_TASK STATEMENT_:
Only the line containing "行政机关公开政府信息依照法律、行政法规和" and the lines after it, through the end of the data below, are to be returned, each exactly as it stands.
Top of INPUT MATERIAL
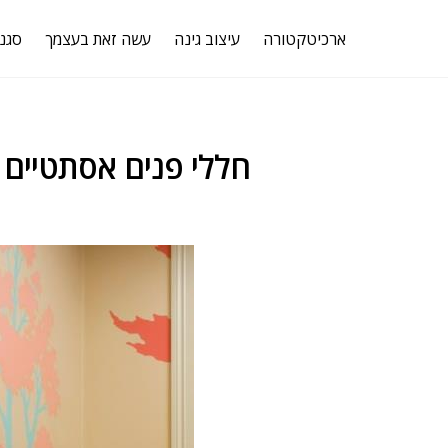
ארכיטקטורה
עיצוב גינה
עשה זאת בעצמך
סגנו
36 חללי פנים אסתטיי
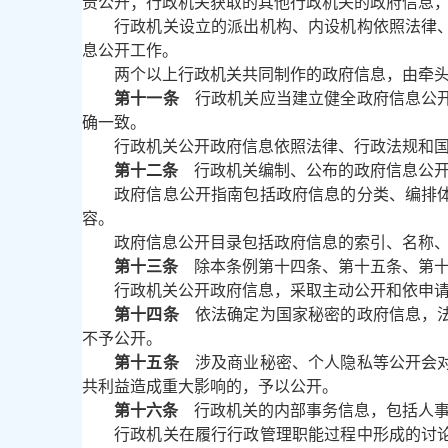
责公开；行政机关获取的其他行政机关的政府信息
行政机关设立的派出机构、内设机构依照法律
息公开工作。
两个以上行政机关共同制作的政府信息，由牵
第十一条
行政机关应当建立健全政府信息公开
确一致。
行政机关公开政府信息依照法律、行政法规和
第十二条
行政机关编制、公布的政府信息公开
政府信息公开指南包括政府信息的分类、编排
容。
政府信息公开目录包括政府信息的索引、名称
第十三条
除本条例第十四条、第十五条、第十
行政机关公开政府信息，采取主动公开和依申
第十四条
依法确定为国家秘密的政府信息，法
不予公开。
第十五条
涉及商业秘密、个人隐私等公开会对
共利益造成重大影响的，予以公开。
第十六条
行政机关的内部事务信息，包括人事
行政机关在履行行政管理职能过程中形成的讨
Bottom of INPUT MATERIAL
_TASK RESPONSE_:
行政机关公开政府信息依照法律、行政法规和
第十二条
行政机关编制、公布的政府信息公开
政府信息公开指南包括政府信息的分类、编排
容。
政府信息公开目录包括政府信息的索引、名称
第十三条
除本条例第十四条、第十五条、第十
行政机关公开政府信息，采取主动公开和依申
第十四条
依法确定为国家秘密的政府信息，法
不予公开。
第十五条
涉及商业秘密、个人隐私等公开会对
共利益造成重大影响的，予以公开。
第十六条
行政机关的内部事务信息，包括人事
行政机关在履行行政管理职能过程中形成的讨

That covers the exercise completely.